A Donetsk, grande ville industrielle devenue "capitale" séparatiste, les habitantes peuvent désormais porter des robes en noir, bleu et rouge, les couleurs du drapeau de la "République populaire" autoproclamée par les rebelles à Donetsk (DNR).
Ioulia Morozova, couturière de 27 ans qui fournit déjà le théâtre local en costumes, tente de diversifier son activité. Elle vise désormais la fibre patriotique de ses clientes, attisée par trois ans de guerre qui ont aussi contraint les marques de prêt-à-porter occidentales à fermer leurs boutiques.
Au sein de sa collection exposée dans un parc, une robe tricolore "de soirée" est ainsi ornée, sur la poitrine, d'un imposant aigle blanc à deux têtes, un élément des armoiries d'Etat russe également présent sur la bannière de la DNR.
Une autre, noire, est nommée "Ougoliok" (charbon), un clin d'oeil à la principale matière première de cette région houillère. Elle est vendue avec un foulard aux couleurs de la République autoproclamée.
A côté, une robe rouge aux broderies représentant les armoiries soviétiques - faucille, marteau et gerbes de blé - s'adresse aux nostalgiques de l'URSS, qui ne manquent pas dans la région.
"Nous sommes nés en Union soviétique", justifie la jeune femme.
Si les passants se contentent de se prendre en photo avec les robes parfois extravagantes de Ioulia Morozova, la couturière assure en avoir déjà vendu plusieurs exemplaires. Elle dit avoir reçu des commandes depuis l'Est rebelle mais aussi de Moscou ou des régions russes frontalières de l'Ukraine.
Le conflit opposant les séparatistes et les forces gouvernementales a fait plus de 10.000 morts depuis ses débuts, en avril 2014. Les combats ont perdu en intensité après la signature des accords de paix de Minsk en février 2015, mais des heurts continuent de faire des victimes régulièrement.
Selon certaines estimations, sur le million d'habitants que Donetsk comptait avant la guerre, environ un tiers aurait fui la ville et le pouvoir d'achat de ceux qui sont restés s'est effondré.
Camouflage et dentelle
Autre créatrice locale, Tatiana Protchenko a pour sa part décidé de miser sur la popularité croissante du camouflage kaki dans une collection baptisée "Éclectisme", mise en vente dans une boutique du centre-ville.
"J'ai eu cette idée en 2015. C'était au printemps, des arbres étaient en fleurs, il faisait beau et chaud et en même temps, des obus explosaient et des gens mouraient", se souvient-elle.
"La guerre a eu un grand impact sur cette collection.

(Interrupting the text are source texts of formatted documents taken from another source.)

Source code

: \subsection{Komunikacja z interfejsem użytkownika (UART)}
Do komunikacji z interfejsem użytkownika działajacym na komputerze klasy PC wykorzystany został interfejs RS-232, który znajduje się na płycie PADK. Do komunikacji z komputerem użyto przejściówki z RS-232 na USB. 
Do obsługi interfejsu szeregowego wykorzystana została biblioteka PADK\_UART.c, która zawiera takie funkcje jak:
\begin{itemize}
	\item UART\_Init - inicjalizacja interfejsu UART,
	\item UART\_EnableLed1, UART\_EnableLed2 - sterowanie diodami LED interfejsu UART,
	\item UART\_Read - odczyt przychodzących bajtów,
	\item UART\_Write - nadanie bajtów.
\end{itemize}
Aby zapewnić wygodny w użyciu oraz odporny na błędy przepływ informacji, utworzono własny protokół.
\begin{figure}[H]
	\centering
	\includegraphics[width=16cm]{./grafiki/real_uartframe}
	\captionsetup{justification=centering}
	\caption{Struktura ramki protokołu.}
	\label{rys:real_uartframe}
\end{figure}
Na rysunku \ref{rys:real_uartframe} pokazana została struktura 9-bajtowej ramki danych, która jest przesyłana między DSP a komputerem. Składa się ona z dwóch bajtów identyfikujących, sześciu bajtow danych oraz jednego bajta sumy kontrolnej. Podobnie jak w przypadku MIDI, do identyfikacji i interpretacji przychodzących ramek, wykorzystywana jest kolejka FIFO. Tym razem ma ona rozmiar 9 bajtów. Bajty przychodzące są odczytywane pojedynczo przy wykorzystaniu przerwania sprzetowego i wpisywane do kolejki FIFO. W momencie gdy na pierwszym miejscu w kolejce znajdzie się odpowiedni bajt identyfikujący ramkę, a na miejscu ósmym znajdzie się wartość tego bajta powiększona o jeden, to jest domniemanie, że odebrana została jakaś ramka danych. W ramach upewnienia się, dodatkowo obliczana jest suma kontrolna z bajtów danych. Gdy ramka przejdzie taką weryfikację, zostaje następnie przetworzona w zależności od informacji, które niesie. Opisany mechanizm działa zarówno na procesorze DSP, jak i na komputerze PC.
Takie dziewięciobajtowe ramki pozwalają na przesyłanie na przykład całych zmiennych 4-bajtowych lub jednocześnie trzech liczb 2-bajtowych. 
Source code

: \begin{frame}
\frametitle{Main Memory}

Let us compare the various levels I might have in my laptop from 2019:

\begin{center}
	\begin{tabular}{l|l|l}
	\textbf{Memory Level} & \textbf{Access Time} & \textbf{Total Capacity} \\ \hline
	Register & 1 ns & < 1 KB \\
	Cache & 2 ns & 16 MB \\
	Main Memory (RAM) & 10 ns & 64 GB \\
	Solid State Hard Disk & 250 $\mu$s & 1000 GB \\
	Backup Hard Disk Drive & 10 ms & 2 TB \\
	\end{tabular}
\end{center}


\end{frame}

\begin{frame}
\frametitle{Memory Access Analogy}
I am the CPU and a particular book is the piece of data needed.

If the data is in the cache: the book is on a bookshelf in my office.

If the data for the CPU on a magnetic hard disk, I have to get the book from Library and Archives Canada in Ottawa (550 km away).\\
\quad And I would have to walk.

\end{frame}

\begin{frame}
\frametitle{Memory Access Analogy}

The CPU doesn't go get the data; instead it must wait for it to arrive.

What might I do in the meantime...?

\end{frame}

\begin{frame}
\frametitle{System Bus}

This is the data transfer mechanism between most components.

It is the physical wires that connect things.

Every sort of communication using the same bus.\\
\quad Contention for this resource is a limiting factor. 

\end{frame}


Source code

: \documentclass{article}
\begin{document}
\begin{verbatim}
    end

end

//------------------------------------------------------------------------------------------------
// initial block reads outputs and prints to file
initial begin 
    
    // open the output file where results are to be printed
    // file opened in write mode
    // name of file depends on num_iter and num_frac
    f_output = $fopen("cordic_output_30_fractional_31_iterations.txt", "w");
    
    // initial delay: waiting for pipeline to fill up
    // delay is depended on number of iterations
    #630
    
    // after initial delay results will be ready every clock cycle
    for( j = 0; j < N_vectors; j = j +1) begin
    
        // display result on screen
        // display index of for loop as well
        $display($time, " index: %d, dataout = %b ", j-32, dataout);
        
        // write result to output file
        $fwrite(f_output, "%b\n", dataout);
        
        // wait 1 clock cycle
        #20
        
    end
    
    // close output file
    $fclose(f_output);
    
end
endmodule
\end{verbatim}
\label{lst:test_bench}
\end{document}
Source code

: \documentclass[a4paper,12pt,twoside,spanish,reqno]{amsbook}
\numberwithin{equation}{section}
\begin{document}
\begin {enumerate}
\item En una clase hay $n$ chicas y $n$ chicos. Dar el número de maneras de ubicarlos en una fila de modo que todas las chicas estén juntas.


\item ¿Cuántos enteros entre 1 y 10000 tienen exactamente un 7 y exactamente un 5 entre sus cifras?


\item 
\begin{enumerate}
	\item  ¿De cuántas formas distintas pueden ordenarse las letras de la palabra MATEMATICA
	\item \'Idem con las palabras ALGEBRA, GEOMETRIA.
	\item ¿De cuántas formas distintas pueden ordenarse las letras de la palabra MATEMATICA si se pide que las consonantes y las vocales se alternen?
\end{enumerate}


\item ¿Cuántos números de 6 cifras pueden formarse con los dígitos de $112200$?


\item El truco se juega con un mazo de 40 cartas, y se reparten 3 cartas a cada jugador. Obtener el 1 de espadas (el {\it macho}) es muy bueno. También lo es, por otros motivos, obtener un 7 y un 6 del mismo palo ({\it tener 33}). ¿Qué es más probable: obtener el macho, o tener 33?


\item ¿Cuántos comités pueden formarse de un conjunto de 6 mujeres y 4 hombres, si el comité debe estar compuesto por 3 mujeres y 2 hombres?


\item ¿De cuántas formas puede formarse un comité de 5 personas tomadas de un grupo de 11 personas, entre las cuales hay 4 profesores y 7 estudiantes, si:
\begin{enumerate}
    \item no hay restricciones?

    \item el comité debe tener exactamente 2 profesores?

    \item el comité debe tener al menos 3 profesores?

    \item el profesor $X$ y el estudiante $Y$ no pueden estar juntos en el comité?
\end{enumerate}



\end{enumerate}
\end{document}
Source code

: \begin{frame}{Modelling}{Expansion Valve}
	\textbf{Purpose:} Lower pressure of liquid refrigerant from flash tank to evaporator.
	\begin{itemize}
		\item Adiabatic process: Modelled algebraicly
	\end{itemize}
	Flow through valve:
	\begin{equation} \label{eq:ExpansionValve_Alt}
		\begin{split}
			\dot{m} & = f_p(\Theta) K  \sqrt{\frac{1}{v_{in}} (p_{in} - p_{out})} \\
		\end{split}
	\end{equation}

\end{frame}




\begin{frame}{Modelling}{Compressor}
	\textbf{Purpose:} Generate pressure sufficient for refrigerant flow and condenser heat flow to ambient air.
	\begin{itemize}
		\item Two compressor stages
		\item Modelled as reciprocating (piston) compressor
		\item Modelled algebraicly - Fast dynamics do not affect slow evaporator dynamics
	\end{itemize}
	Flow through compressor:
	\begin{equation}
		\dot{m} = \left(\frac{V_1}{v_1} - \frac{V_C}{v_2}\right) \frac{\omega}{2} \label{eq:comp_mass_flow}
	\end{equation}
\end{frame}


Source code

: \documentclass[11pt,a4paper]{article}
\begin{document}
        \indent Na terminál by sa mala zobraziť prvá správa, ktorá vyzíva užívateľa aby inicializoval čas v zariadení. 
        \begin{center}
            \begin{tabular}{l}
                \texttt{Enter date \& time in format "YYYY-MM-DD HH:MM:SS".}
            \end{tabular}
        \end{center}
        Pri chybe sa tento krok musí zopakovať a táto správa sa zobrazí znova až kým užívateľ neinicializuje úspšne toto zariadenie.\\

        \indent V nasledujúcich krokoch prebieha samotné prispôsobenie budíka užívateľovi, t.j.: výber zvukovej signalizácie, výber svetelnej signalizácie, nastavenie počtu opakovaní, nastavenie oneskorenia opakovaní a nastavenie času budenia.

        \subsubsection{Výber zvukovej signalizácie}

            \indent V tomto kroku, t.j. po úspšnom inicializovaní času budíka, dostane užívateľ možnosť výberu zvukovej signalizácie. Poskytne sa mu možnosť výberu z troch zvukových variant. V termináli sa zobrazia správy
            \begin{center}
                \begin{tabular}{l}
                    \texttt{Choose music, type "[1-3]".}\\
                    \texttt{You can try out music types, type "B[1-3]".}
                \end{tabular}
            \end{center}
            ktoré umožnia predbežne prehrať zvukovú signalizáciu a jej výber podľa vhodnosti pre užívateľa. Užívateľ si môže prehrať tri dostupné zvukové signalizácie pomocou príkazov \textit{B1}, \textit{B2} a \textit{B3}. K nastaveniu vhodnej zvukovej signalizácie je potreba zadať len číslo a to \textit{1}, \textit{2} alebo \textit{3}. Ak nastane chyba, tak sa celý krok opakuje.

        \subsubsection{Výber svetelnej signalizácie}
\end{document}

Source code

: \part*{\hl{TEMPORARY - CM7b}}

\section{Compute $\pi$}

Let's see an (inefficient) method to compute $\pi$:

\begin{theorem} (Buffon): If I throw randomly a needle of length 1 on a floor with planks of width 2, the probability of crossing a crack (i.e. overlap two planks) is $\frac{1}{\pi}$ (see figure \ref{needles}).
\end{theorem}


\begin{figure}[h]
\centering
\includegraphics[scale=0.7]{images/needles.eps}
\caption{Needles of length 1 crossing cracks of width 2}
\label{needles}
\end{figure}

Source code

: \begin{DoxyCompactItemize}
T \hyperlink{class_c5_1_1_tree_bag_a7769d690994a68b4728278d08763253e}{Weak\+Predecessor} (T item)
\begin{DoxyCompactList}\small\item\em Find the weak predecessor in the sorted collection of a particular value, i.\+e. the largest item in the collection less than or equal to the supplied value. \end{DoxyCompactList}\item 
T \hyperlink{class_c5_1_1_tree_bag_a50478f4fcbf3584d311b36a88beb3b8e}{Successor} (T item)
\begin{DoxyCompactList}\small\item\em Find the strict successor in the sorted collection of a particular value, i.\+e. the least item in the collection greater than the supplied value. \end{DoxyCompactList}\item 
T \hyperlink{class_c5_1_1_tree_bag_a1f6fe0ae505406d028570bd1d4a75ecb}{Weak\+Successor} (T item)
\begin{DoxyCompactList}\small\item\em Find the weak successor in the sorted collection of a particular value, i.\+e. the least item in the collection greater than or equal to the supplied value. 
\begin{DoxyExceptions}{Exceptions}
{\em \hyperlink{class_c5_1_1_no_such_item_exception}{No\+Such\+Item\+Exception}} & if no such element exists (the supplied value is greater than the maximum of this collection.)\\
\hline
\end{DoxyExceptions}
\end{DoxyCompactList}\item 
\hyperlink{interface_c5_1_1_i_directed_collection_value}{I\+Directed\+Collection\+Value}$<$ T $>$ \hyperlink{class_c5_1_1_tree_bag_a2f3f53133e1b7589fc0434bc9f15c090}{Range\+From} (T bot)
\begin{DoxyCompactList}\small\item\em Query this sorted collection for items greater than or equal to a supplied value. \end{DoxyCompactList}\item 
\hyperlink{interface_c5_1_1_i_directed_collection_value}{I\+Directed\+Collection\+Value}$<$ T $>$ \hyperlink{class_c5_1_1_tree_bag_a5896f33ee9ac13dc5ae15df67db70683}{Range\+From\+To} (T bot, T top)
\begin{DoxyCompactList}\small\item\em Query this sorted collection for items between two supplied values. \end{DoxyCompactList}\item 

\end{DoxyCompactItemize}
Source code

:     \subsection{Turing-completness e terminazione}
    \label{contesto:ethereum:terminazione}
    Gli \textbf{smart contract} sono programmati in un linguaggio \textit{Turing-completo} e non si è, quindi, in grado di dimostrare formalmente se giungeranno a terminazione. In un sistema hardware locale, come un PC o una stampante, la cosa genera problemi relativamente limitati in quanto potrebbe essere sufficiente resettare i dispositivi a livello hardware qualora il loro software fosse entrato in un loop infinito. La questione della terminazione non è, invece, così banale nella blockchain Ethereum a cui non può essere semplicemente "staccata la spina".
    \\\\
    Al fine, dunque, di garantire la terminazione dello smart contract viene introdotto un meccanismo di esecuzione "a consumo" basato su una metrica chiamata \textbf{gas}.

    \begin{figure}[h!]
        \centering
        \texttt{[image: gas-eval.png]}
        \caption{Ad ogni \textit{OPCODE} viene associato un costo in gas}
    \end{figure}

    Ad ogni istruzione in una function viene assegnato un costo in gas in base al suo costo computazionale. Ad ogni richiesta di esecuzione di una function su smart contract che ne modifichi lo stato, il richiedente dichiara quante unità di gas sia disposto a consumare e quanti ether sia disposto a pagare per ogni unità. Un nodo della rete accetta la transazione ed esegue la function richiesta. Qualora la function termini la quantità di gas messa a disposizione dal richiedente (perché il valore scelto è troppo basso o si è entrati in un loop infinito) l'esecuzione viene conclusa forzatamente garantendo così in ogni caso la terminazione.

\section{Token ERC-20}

L'idée est qu'en dépit des hostilités, les habitantes de Donetsk restent tendres et féminines", souligne cette femme brune de 40 ans, qui dessine des vêtements depuis une dizaine d'années et travaillait dans un style plus classique avant le conflit.
Selon elle, la guerre a contraint beaucoup d'habitantes à troquer leurs robes et escarpins contre le jean et les baskets.
Mais grâce à l'accalmie sur le front, "elles ont commencé à choisir des tenues plus douces et nous voulons les aider", ajoute Mme Protchenko, qui marie ses tenues kaki à des dentelles et des étoffes plissées.
Ces nouvelles tendances sont pourtant loin de séduire celles qui préféraient s'habiller chez des marques occidentales populaires, comme Mango ou Zara, qui ont disparu de la région après l'éclatement du conflit.
"Style militaire, motifs pseudo-patriotiques (...), broderies +à la russe+, vêtements de mauvaise qualité: rien de cela ne me plaît", s'insurge Elena, une linguiste de formation, qui a du mal à acheter des vêtements pour elle-même et sa fille de quatre ans: "Mieux vaut laisser ces choses aux militaires et aux hommes politiques!"